Evli olan ve karnı burnunda olan genç kız mahkemede, "Ölen maktul babam olur, sanık da ağabeyimdir. Babamın bana tacizi olmuştu. Ailedeki tüm kadınları taciz ediyordu. Ben eşimden boşanmak istediğimi söylemek için eve geldiğimde yine taciz etmişti, bir keresinde de bana tecavüze kalkıştı. Babamın yaptığı tacizleri evdeki herkes söylemiştim" derken, diğer kız kardeş ise "Ölen babam olur, bana, kız kardeşime ve yengeme tacizde bulundu. Babam, büyük ağabeyimin imam nikahlı eşi T.A.'nın göğüslerini tutarken görmüştüm, babamı öldüren ağabeyim O.T. de tacizlerini görmüş. Babam en son ölmeden 2 hafta önce beni taciz etmişti" demişti.

O zaman duruşmayı izleyen herkesi adeta buz kesmişti. 'Bir baba öz kızlarına nasıl bunu yapardı? Bu kızlar doğruyu mu söylüyor, yoksa ağabeylerini kurtarmaya mı çalışıyor?' diye düşünürken, ölen adamın öz kız kardeşine de tacizde bulunduğu ortaya çıkmıştı.

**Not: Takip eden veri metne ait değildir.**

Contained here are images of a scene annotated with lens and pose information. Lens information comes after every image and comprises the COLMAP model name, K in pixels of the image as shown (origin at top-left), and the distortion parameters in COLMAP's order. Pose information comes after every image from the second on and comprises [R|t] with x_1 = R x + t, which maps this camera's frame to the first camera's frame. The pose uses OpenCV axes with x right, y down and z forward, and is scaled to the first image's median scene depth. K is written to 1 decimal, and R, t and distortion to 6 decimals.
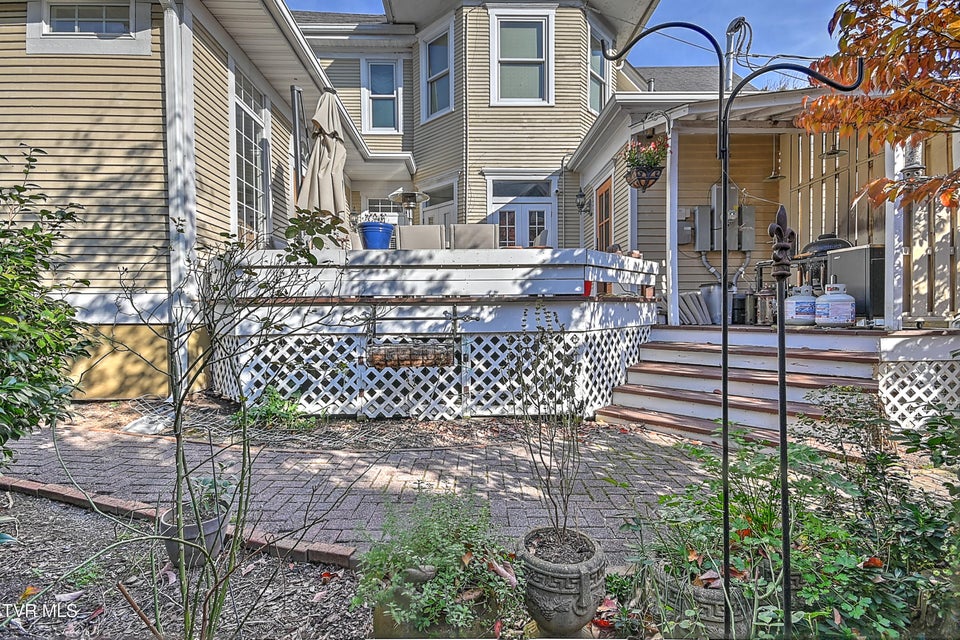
lens RADIAL K [[441.7, 0, 479.2], [0, 441.7, 322.8], [0, 0, 1]] dist [0.014706, -0.000773]
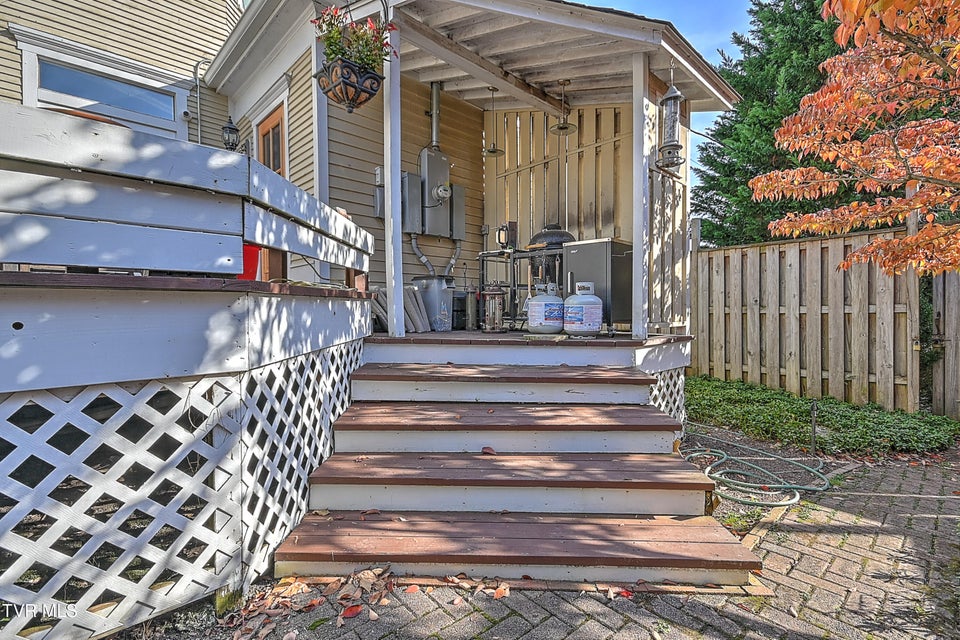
lens RADIAL K [[441.7, 0, 479.2], [0, 441.7, 322.8], [0, 0, 1]] dist [0.014706, -0.000773]
pose [[0.745713, -0.012498, 0.666150, 0.121120], [0.006661, 0.999914, 0.011303, -0.024206], [-0.666234, -0.003991, 0.745732, 0.523298]]
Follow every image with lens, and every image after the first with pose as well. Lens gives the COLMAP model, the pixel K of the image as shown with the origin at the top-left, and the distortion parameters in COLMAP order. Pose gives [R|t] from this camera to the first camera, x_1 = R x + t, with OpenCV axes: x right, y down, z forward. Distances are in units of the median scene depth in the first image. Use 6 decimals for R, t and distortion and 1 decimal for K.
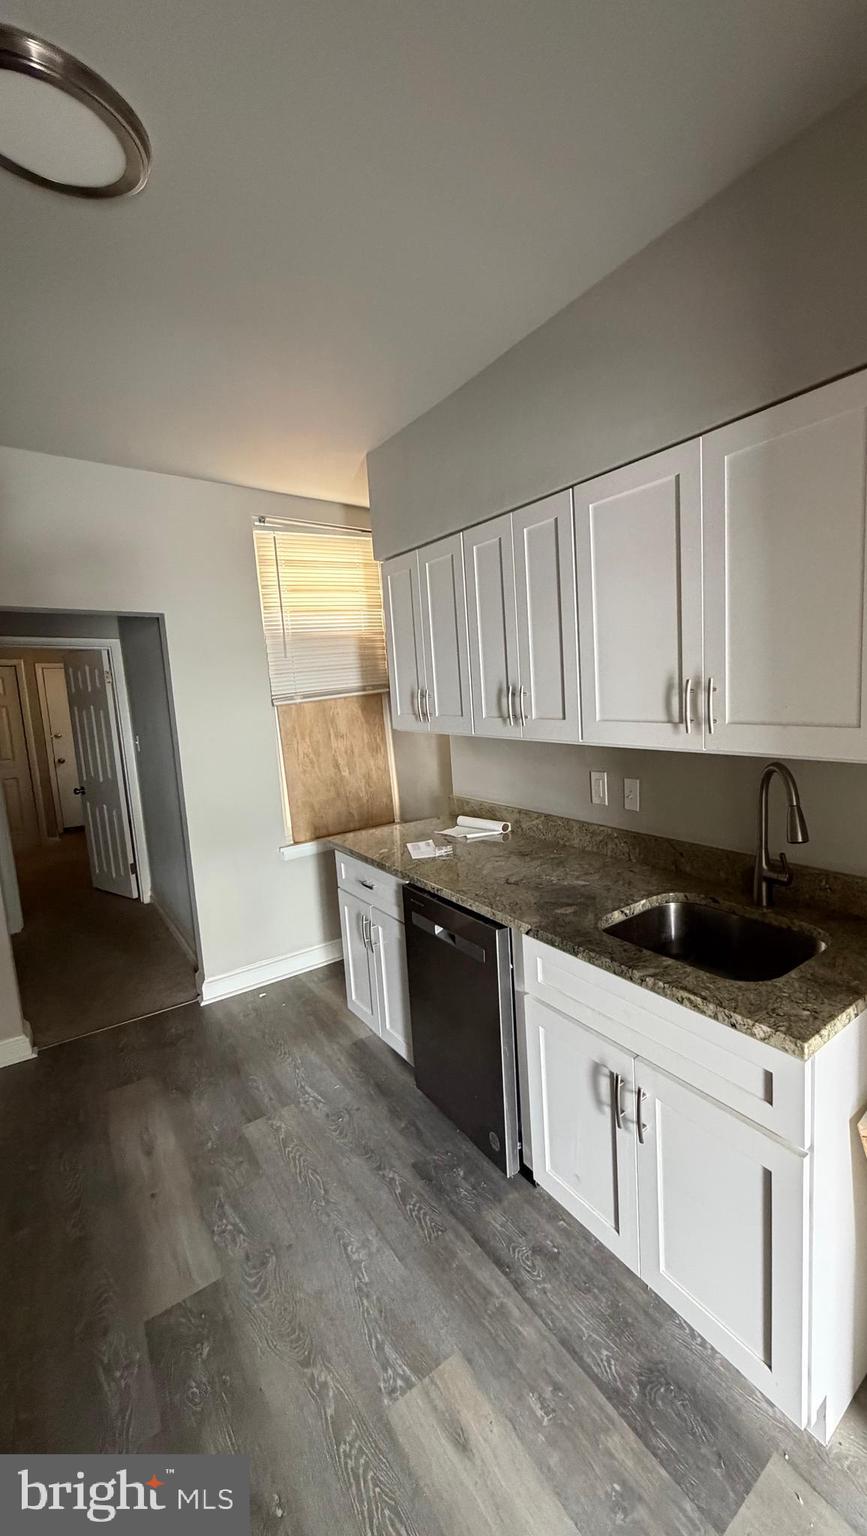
lens RADIAL K [[606.1, 0, 582.3], [0, 606.1, 763.7], [0, 0, 1]] dist [-0.005852, -0.000769]
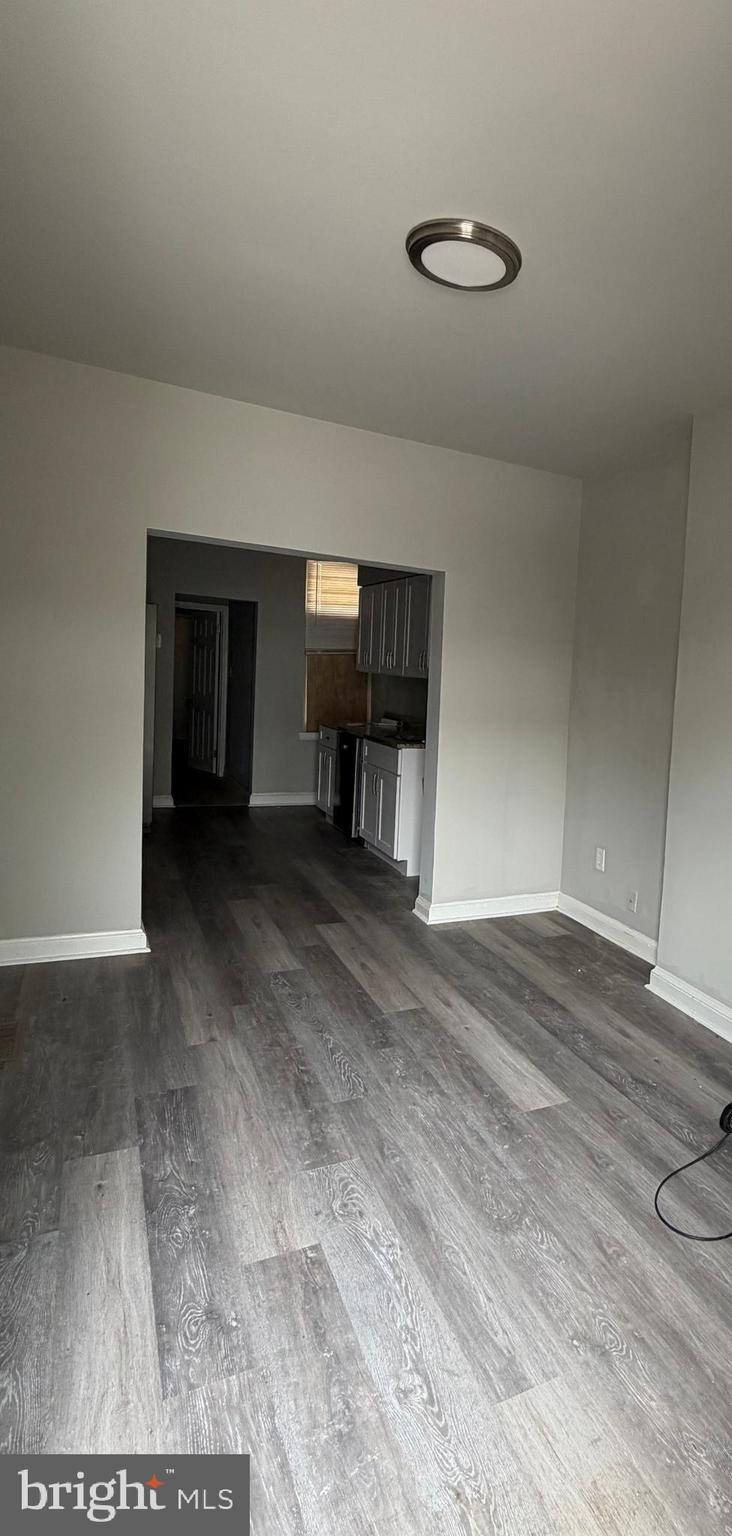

Anlayacağınız ölen adam bildiğiniz tacizci bir sapıktı ve bu adamın yaptıklarına şahit olan 27 yaşındaki oğlu da dayanamayarak babasını öldürmüştü.

Genç, yargılandığı mahkemede babasını öldürmekten 16 yıl hapse çarptırıldı. Mahkeme, gence haksız tahrik indirimleri uyguladı. Adam öldürmenin cezası müebbet iken, mahkeme bu gencin cezasını 16 yıla kadar düşürdü.

Tabii ki o 'baba' kelimesini hiç ama hiç hak etmeyen o adamın cezası ölüm değildi, cezasını kanunlar verebilirdi. O adam şikayet edilseydi, ömür boyu kodesten çıkamayabilirdi. Yani o adamın yaşadığı her gün ona ölüm olur, bir kez ölmek yerine her gün ölür, hapse giren genç ise hayatına ve özgürlüğüne devam ederdi.

Olmuş ve ölmüşe çare yok tabi, artık ne konuşulsa boş...

Eeeee şimdi bir de olayın başka bir boyutu var o da dünyadan bir pislik temizlenmiş oldu.